Thursday, June 10, 2004


Did they really think they were the only people who might be counting?

WASHINGTON — The State Department is scrambling to revise its annual report on global terrorism to acknowledge that it understated the number of deadly attacks in 2003, amid charges that the document is inaccurate and was politically manipulated by the Bush administration.

Politically manipulated? No way. Just because the Bush administration hailed it as objective proof that "we're" winning the war on terror? (Was there ever a less winnable war, as opposed to, say, confronting the issue of international terrorism with an eye to protecting ourselves against it, combating it, and most of all, looking at what might just be causing it?) Of course the State Department knows better than to use a word like "winning."

"Indeed, you will find in these pages clear evidence that we are prevailing in the fight" against global terrorism, Deputy Secretary of State Richard L. Armitage said during a celebratory rollout of the report.

Not so fast, even with the "prevailing," Richard. At least one other person was countring.

On Tuesday, Rep. Henry A. Waxman (D-Los Angeles) applauded the State Department for deciding to reissue the report, a step he requested in a letter to Secretary of State Colin L. Powell three weeks ago. But Waxman said the Bush administration so far had refused to address his allegation that it manipulated the terrorism data to claim victory in the U.S.-declared war on terrorism.

"This manipulation may serve the Administration's political interests," Waxman wrote in his May 17 letter to Powell, "but it calls into serious doubt the integrity of the report."
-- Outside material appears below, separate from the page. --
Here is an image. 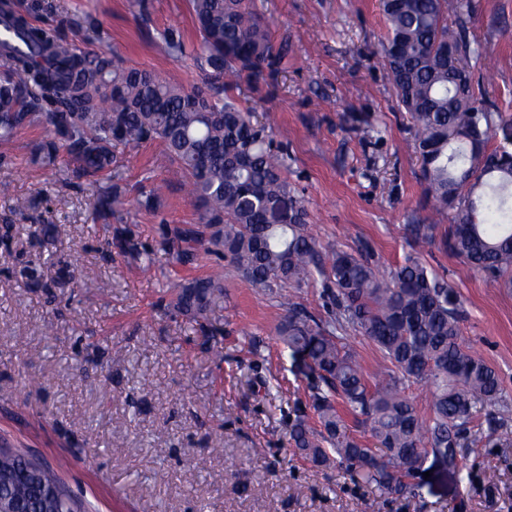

Several State Department officials vehemently denied their report was swayed by politics. "That's not the way we do things here," said one senior official.

Another senior official characterized the errors as clerical, and blamed them mostly on the fact responsibility for the report recently shifted from the CIA (news - web sites) to the administration's new Terrorist Threat Integration Center.

No wonder the National Review folks refer to Representative Waxman as "despicable."

Several U.S. officials and terrorism experts familiar with that revision effort said the new report will show that the number of significant terrorist incidents increased last year, perhaps to its highest level in 20 years.